Le seuil des rendements marginaux décroissants

Une autre explication est liée au niveau de fiscalité lui-même et donc au prix de vente. Entre 2014 et 2017, la fiscalité n’a pas bougé et la consommation est restée stable : 44 millions de paquets de 20 cigarettes vendus. À partir de 2017, le nouveau gouvernement entame une hausse importante de la fiscalité de sorte qu’elle pèse désormais 86 % du prix payé. Ainsi, entre 2017 et 2021, le paquet le plus vendu est passé de 7 à 10,50 euros. Dans le même temps, les achats ont diminué de 32 % à 33,480 millions de paquets.

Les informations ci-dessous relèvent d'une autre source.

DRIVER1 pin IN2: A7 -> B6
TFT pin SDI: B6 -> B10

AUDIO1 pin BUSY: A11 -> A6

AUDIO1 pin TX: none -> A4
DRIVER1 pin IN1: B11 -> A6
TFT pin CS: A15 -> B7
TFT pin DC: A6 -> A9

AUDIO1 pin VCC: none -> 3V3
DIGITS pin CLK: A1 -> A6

L’impact des prix sur la consommation de tabac n’est pas proportionnel. Entre 2000 et 2021, les prix ont plus que triplé, mais la consommation n’a reculé que de 2,5 fois. Il existe donc une relative élasticité prix. Celle-ci est estimée à 0,3.

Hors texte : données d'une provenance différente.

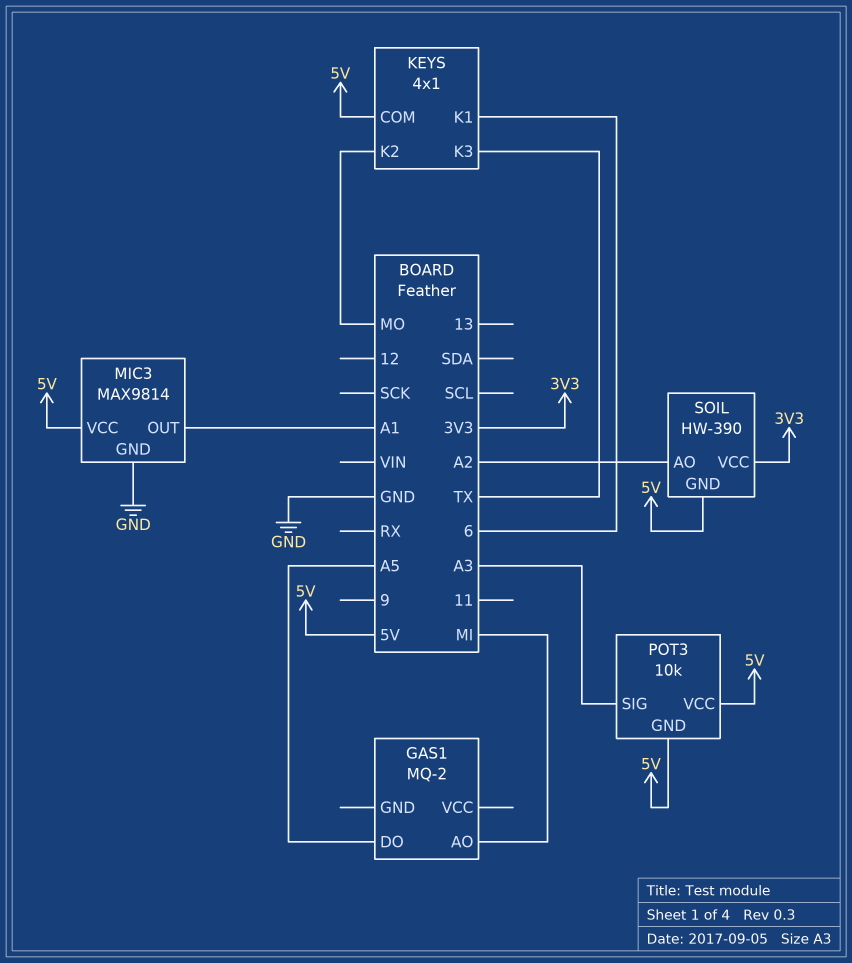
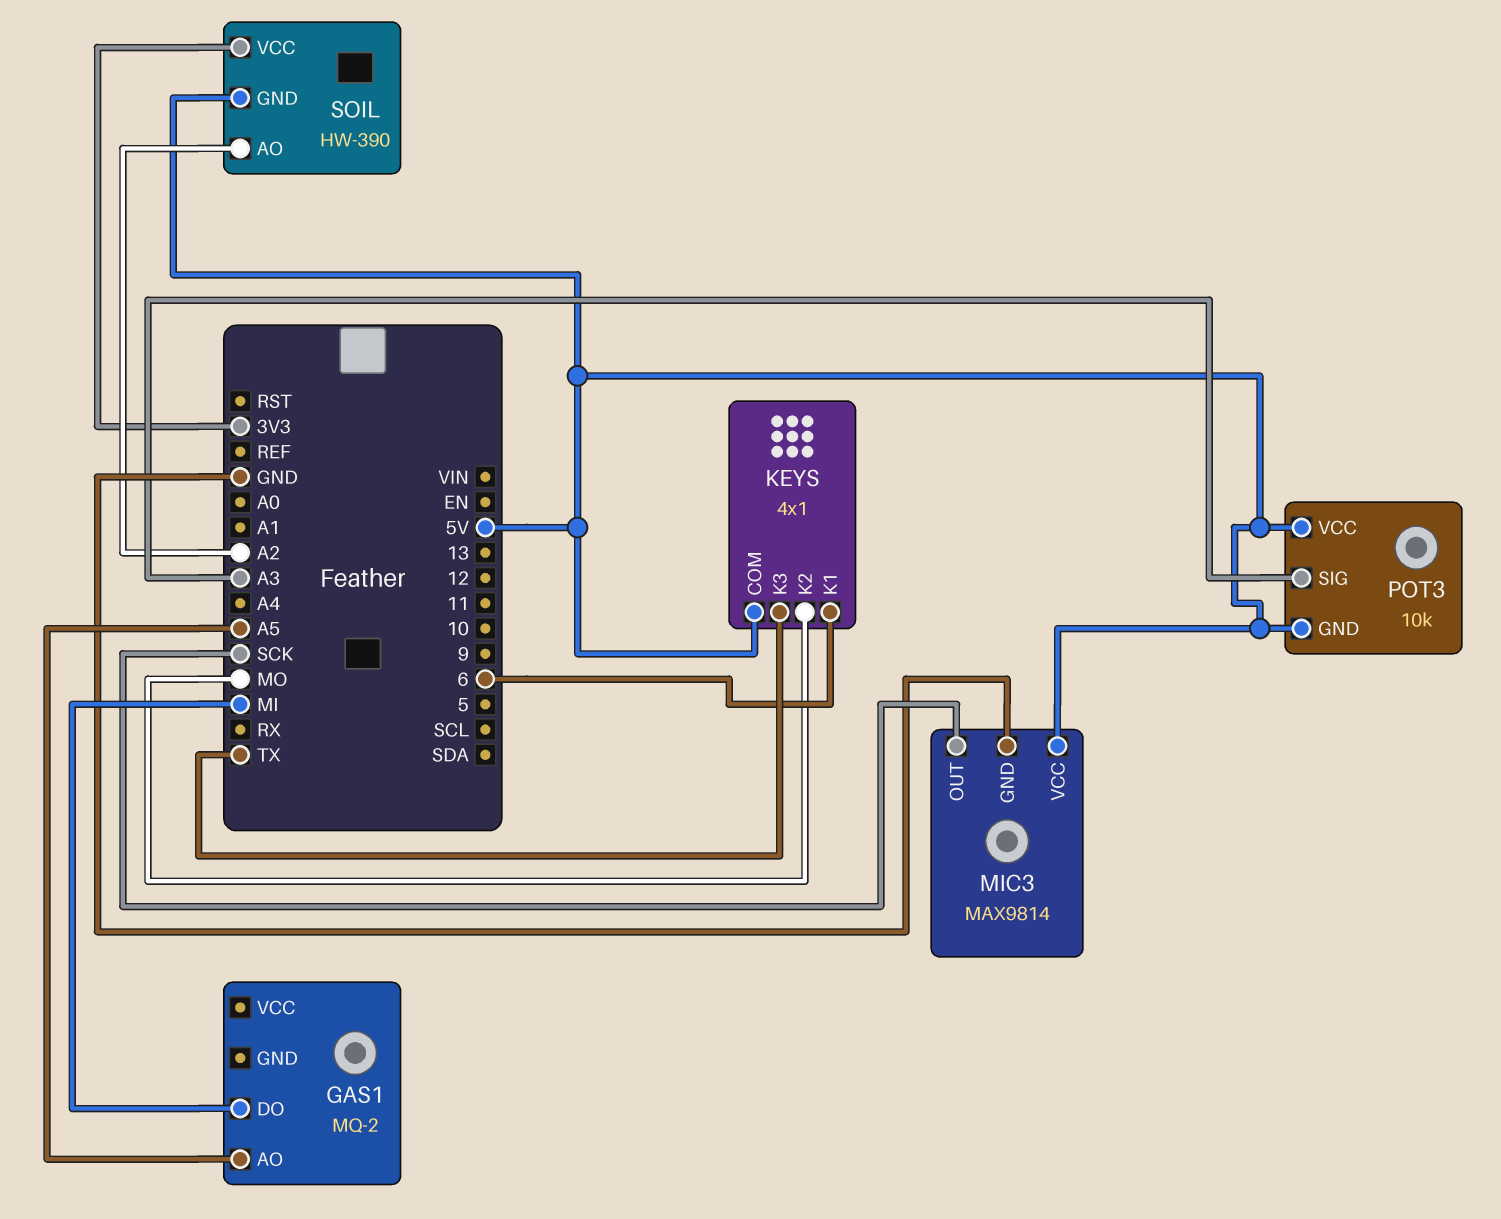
GAS1 pin AO: MI -> A5
GAS1 pin DO: A5 -> MI
MIC3 pin OUT: A1 -> SCK

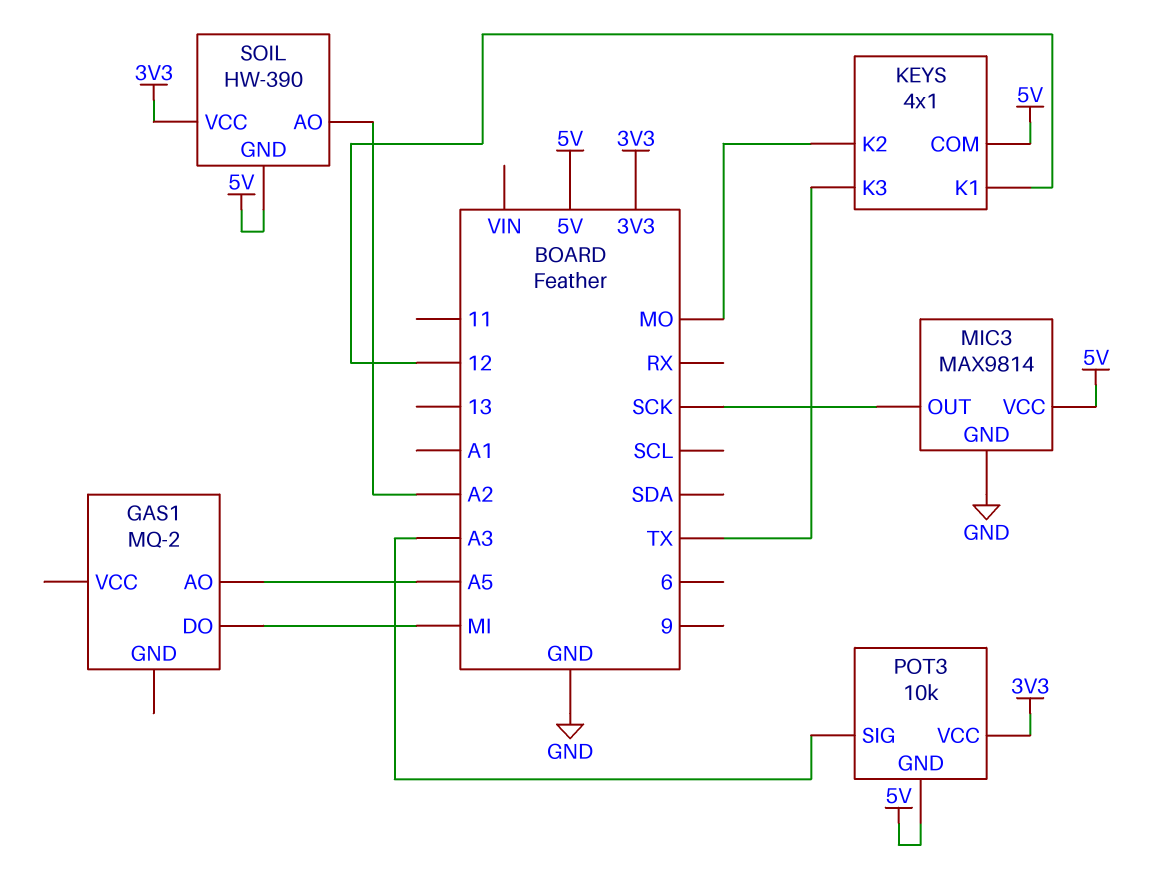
KEYS pin K1: 6 -> 12
POT3 pin VCC: 5V -> 3V3

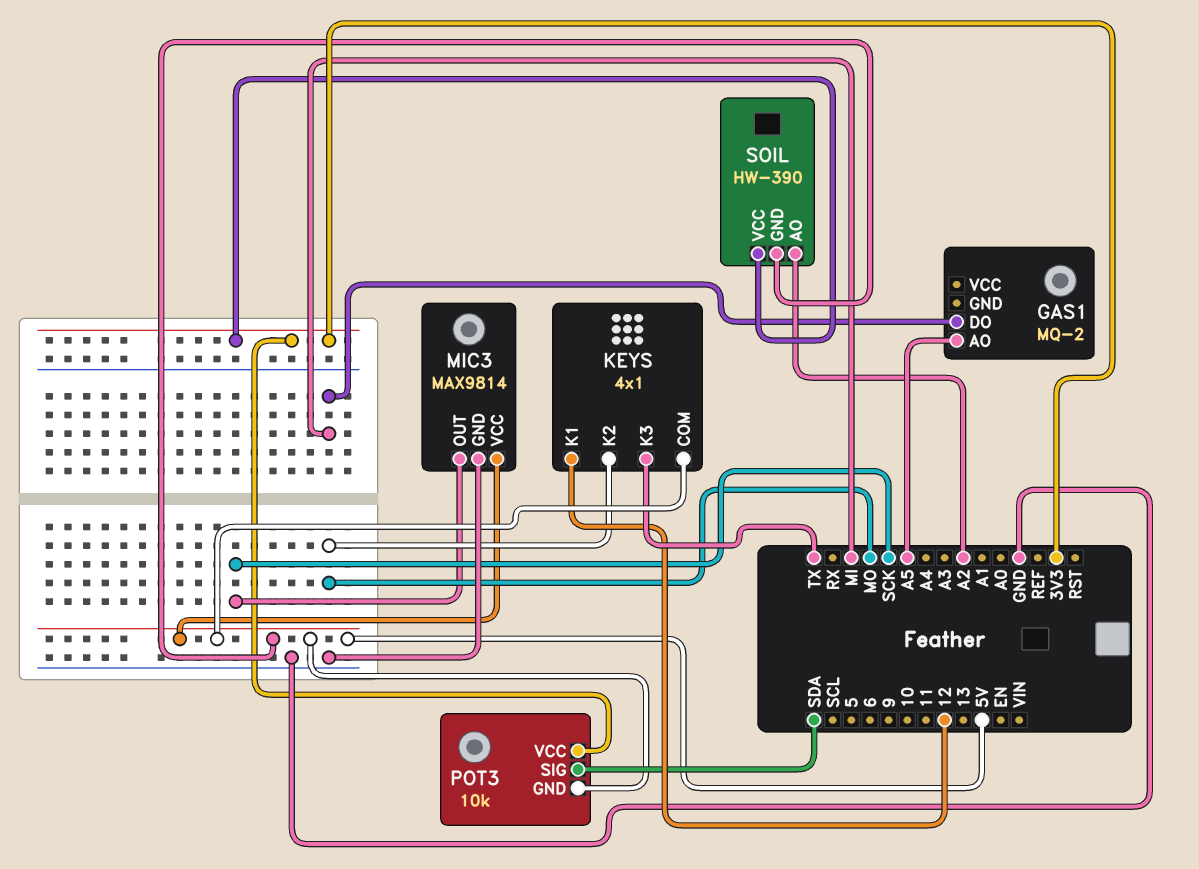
POT3 pin SIG: A3 -> SDA

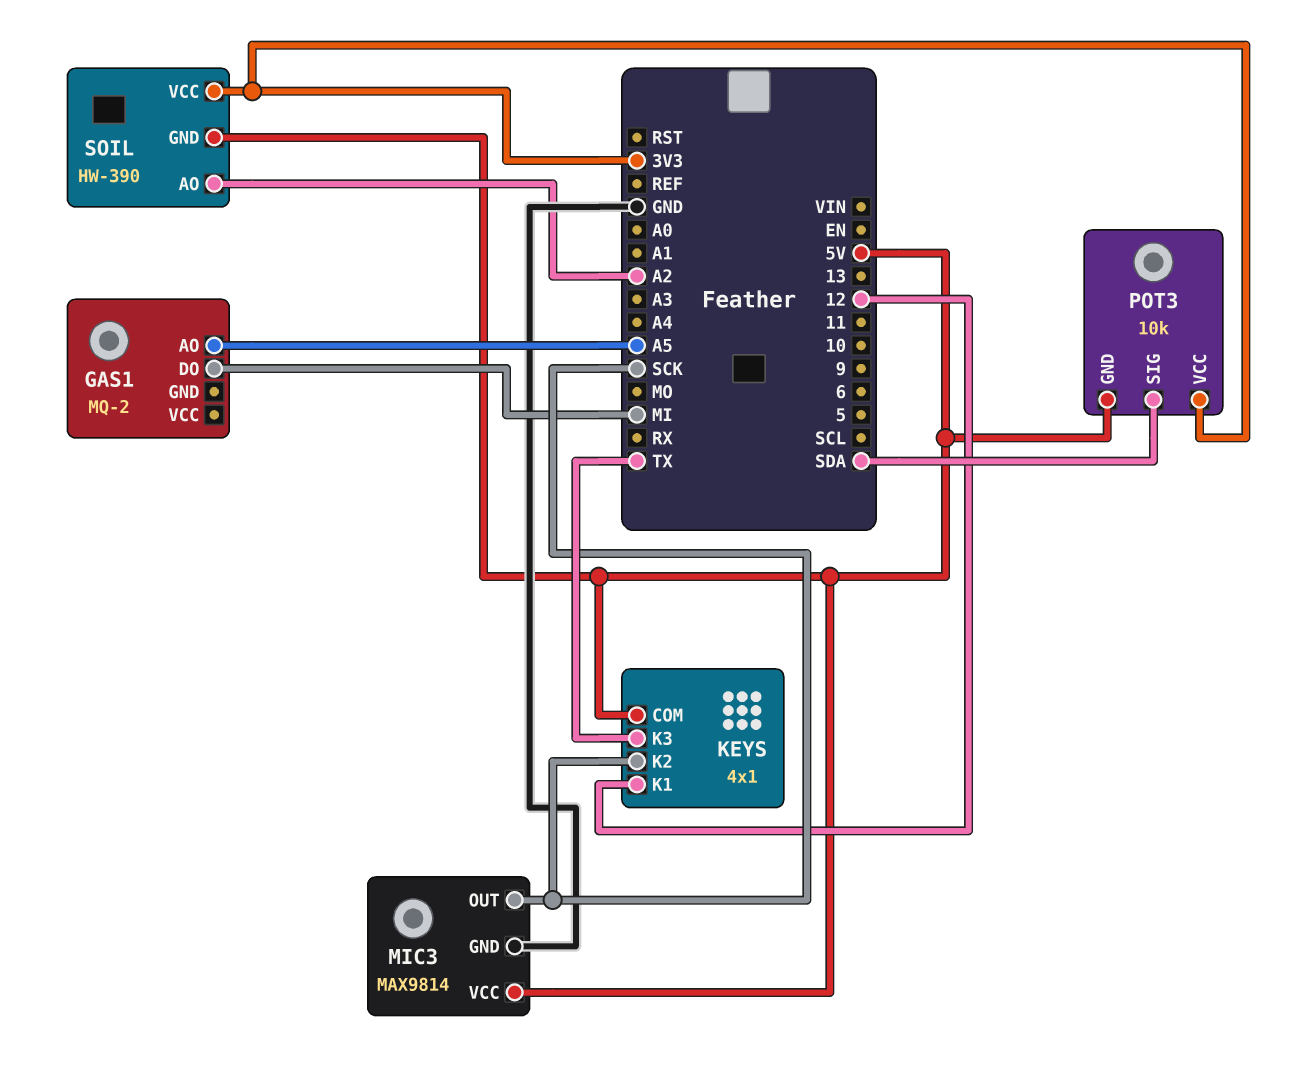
KEYS pin K2: MO -> SCK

En 2023, la baisse des ventes devrait se poursuivre puisque le prix d’un paquet va dépasser la barre symbolique de 11 euros, non seulement en raison de la hausse de l’accise fiscale (voir tableau), mais aussi par répercussion de l’inflation dans les prix. Ce double phénomène pourrait encourager de nombreux arrêts de fumeurs et accélérer encore l’achat de produits de contrefaçon ou de contrebande, hors réseau des buralistes.

Dès lors, si les recettes fiscales reculent à nouveau, il sera possible d’affirmer que la politique fiscale du tabac a dépassé son seuil optimal et que l’on entre dans la fameuse pente de la courbe des rendements décroissants théorisée par l’économiste Arthur Laffer.

Ainsi, cela signifie que l’augmentation des taxes ne compensera plus le recul de la consommation et que chaque augmentation de prix induira une baisse des rentrées fiscales. Nous entrerions alors dans un nouveau paradigme où les intérêts du Ministère des finances seraient en totale opposition avec ceux du Ministère de la santé.

La courbe de Laffer, la représentation du taux optimal d’imposition.

La courbe de Laffer met en lumière le lien entre le taux d’imposition et les recettes fiscales totales, avec la recherche d’un taux optimal pour maximiser les recettes fiscales.
Cette courbe montre deux choses : trop d’impôts vont, à un instant T, faire diminuer les recettes fiscales, mais lorsque que ces impôts seront diminués, ils stimuleront les incitations économiques et feront augmenter les recettes fiscales.